A line belongs in the answer only if it contains the word "výzvy"; copy every such line from the listing below.

++++++++

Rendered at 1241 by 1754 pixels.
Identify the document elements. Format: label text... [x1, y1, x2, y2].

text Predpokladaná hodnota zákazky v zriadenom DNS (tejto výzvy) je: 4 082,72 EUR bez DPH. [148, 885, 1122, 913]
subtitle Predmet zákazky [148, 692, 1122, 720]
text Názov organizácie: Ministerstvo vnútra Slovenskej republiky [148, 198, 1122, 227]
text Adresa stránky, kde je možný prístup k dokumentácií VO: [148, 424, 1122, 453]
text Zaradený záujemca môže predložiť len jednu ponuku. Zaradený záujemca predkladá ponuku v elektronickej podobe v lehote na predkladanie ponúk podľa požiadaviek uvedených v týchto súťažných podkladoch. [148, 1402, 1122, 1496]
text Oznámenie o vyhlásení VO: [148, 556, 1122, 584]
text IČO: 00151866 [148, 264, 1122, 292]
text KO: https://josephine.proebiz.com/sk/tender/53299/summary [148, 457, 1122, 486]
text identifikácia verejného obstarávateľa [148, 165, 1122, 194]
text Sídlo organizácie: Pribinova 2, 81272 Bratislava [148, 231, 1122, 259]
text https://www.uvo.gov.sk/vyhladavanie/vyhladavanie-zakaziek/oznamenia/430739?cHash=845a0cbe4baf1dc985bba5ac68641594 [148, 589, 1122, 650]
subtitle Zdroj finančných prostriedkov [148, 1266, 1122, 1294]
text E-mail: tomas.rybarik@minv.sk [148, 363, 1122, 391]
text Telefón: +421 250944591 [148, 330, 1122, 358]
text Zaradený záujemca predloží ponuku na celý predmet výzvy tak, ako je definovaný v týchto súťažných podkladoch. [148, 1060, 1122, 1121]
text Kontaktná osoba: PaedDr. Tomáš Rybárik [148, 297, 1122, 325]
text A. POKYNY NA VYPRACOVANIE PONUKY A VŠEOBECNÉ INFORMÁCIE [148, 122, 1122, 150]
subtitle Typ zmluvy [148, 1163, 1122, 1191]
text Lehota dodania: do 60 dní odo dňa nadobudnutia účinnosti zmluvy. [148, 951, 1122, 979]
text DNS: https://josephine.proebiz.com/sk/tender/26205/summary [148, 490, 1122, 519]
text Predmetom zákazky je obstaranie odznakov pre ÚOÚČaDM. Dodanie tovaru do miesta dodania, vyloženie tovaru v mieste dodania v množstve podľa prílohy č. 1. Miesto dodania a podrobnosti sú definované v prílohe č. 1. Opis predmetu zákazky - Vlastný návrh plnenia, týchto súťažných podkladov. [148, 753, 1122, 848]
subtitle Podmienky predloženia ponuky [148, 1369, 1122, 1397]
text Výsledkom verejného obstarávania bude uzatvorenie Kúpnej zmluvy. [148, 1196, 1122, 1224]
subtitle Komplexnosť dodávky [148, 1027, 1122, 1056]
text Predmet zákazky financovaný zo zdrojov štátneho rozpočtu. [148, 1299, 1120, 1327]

++++++++

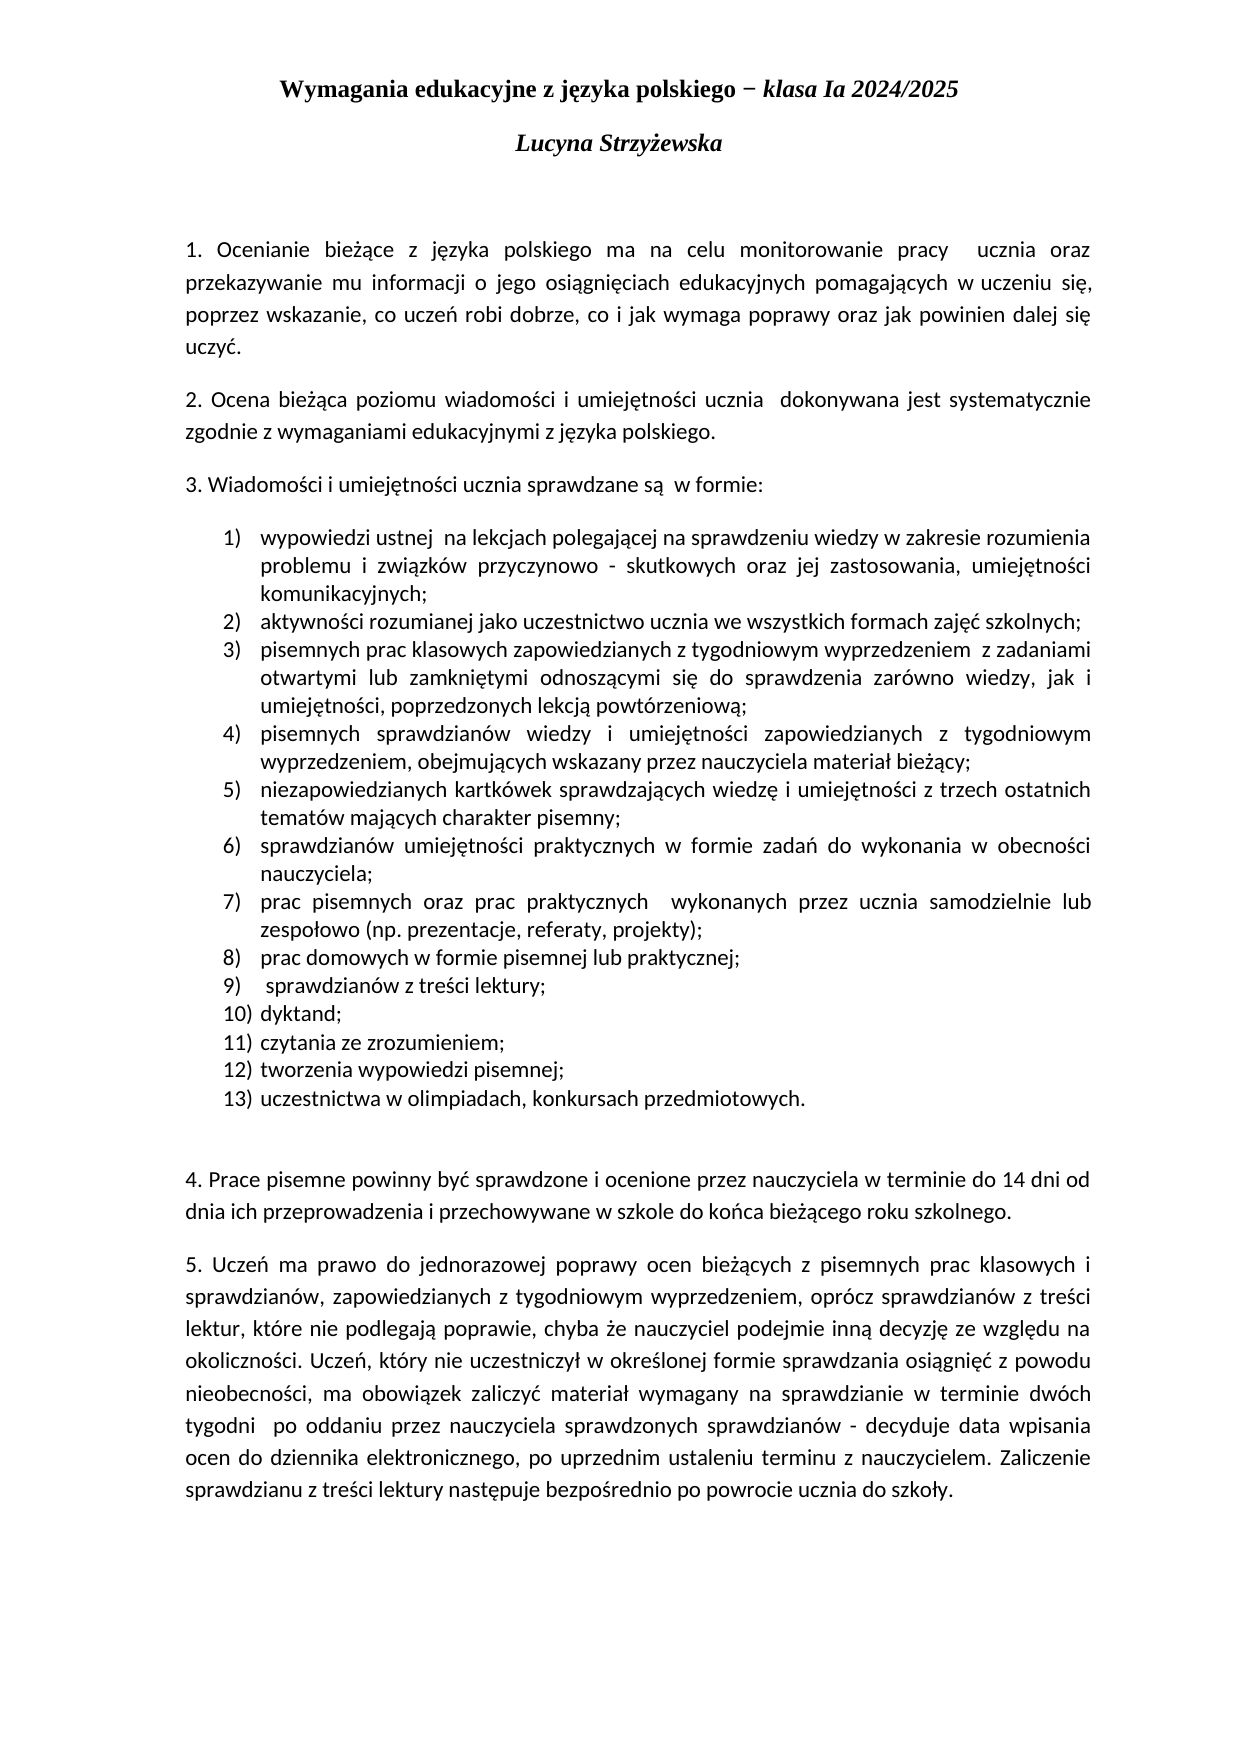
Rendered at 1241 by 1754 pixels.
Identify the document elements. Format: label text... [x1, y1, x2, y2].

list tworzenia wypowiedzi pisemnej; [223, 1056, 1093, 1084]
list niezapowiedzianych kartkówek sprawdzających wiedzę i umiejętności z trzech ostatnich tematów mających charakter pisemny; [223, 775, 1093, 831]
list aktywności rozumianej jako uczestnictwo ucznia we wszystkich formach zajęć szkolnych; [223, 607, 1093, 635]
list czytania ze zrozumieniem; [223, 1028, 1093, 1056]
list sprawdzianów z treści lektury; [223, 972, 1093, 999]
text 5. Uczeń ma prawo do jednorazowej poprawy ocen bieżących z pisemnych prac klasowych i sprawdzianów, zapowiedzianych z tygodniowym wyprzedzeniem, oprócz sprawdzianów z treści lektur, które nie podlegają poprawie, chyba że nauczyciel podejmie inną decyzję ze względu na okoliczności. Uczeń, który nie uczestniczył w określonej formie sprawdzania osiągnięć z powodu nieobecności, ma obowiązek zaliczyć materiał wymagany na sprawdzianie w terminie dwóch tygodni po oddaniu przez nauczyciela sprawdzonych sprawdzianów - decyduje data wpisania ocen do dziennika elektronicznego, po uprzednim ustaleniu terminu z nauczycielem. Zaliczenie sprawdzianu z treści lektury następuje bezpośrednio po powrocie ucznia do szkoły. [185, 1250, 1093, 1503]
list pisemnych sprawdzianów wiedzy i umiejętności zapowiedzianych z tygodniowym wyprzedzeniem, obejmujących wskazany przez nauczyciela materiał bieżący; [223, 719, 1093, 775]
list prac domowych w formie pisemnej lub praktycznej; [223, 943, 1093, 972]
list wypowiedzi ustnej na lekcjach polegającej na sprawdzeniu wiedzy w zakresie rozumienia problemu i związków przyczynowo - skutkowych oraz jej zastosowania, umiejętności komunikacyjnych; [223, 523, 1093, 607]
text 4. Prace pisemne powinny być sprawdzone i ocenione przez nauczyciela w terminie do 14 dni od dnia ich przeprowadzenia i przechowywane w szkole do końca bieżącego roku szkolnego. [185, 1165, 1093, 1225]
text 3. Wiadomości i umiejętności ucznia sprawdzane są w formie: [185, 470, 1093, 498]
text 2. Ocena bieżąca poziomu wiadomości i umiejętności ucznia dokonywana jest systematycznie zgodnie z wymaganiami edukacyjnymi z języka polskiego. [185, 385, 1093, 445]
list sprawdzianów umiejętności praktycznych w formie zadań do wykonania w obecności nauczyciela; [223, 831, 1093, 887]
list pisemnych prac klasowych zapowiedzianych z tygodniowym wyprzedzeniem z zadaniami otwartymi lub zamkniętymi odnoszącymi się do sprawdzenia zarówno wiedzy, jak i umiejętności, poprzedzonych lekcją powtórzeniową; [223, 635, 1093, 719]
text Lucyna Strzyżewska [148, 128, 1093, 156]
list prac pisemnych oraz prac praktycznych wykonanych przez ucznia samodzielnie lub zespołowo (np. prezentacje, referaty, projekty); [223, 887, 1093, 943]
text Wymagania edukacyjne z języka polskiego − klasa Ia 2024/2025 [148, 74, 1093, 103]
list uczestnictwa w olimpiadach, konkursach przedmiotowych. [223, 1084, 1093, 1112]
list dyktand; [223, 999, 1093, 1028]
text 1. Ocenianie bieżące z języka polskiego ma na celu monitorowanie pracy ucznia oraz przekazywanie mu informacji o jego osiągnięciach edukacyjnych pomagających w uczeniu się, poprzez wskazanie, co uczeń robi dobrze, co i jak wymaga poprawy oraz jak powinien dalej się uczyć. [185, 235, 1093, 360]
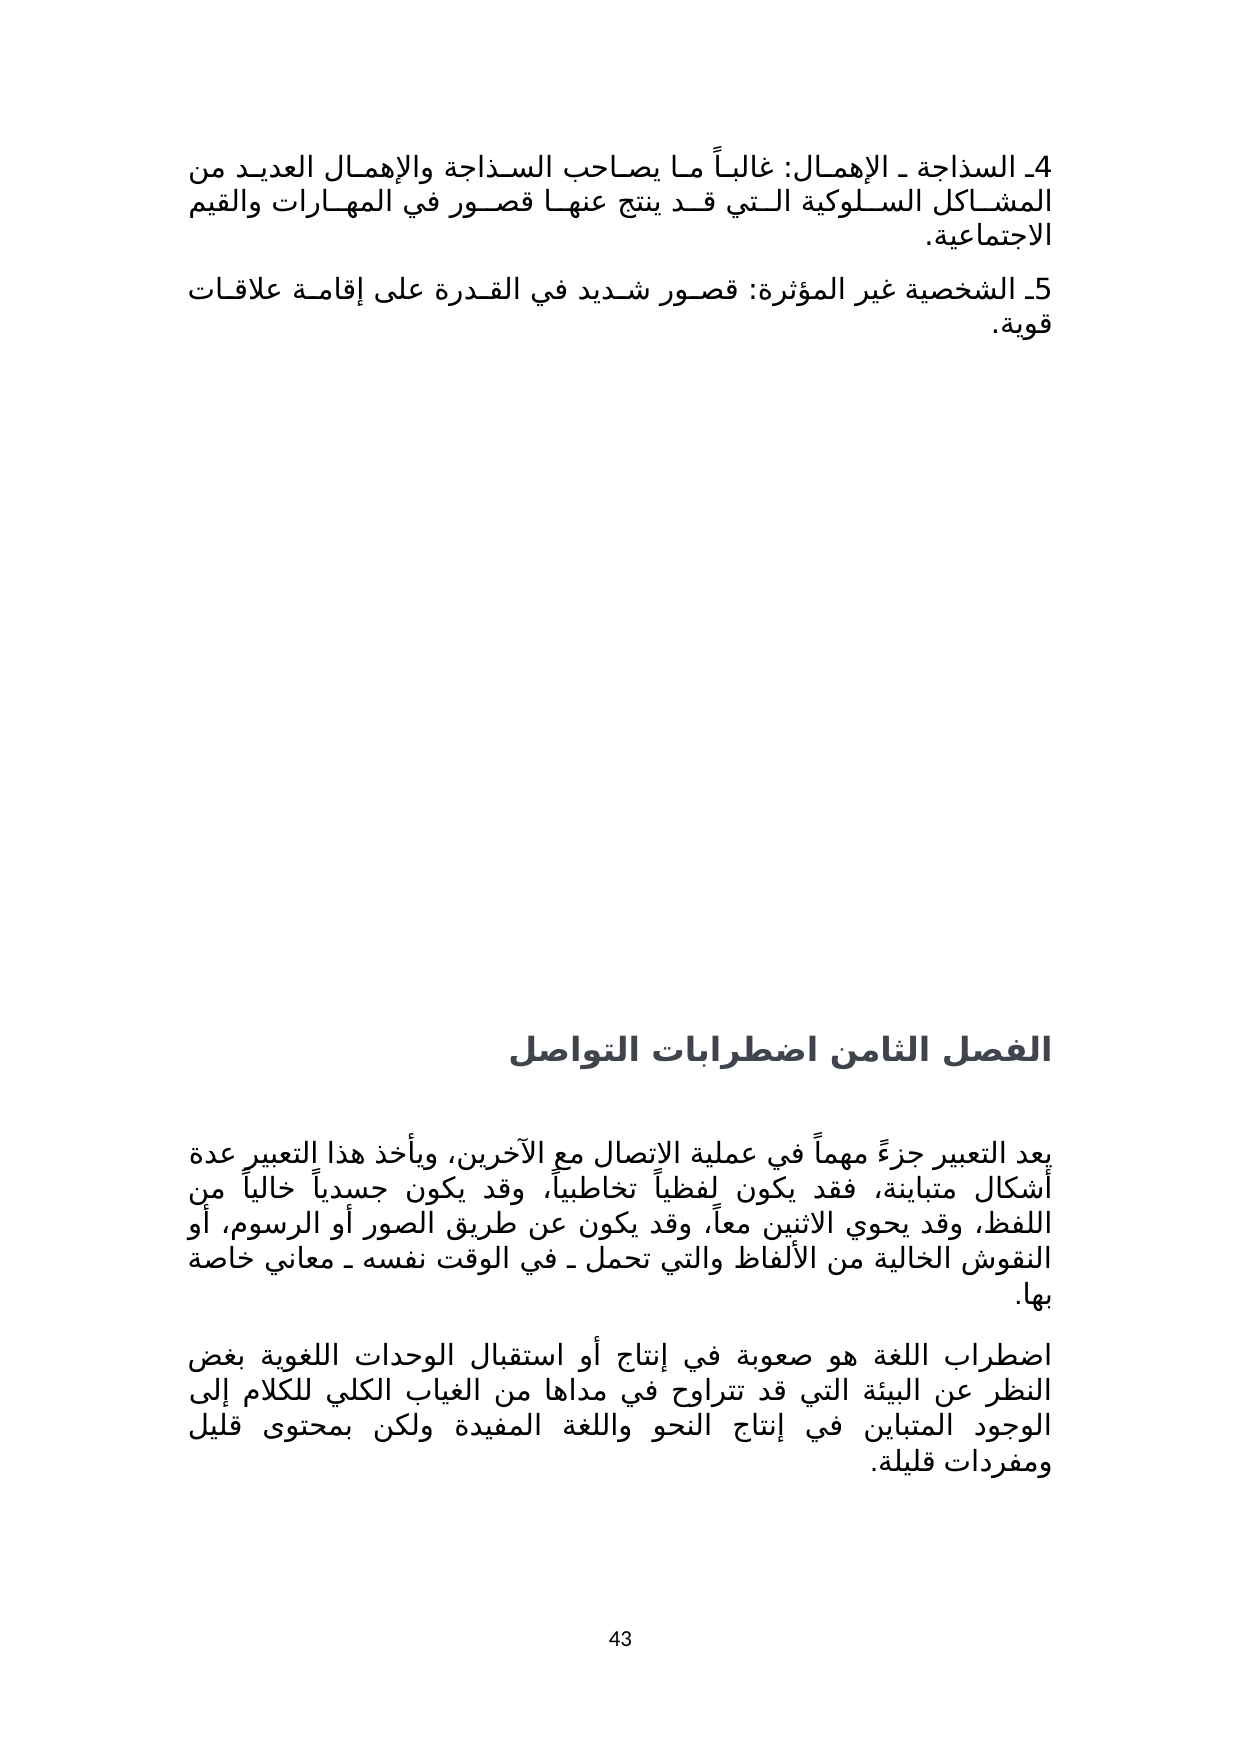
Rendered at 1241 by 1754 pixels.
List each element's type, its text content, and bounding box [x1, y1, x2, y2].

++++++++

▶ **RESPONSE AREA**:
text Predpokladaná hodnota zákazky v zriadenom DNS (tejto výzvy) je: 4 082,72 EUR bez DPH. [148, 885, 1122, 913]
text Zaradený záujemca predloží ponuku na celý predmet výzvy tak, ako je definovaný v týchto súťažných podkladoch. [148, 1060, 1122, 1121]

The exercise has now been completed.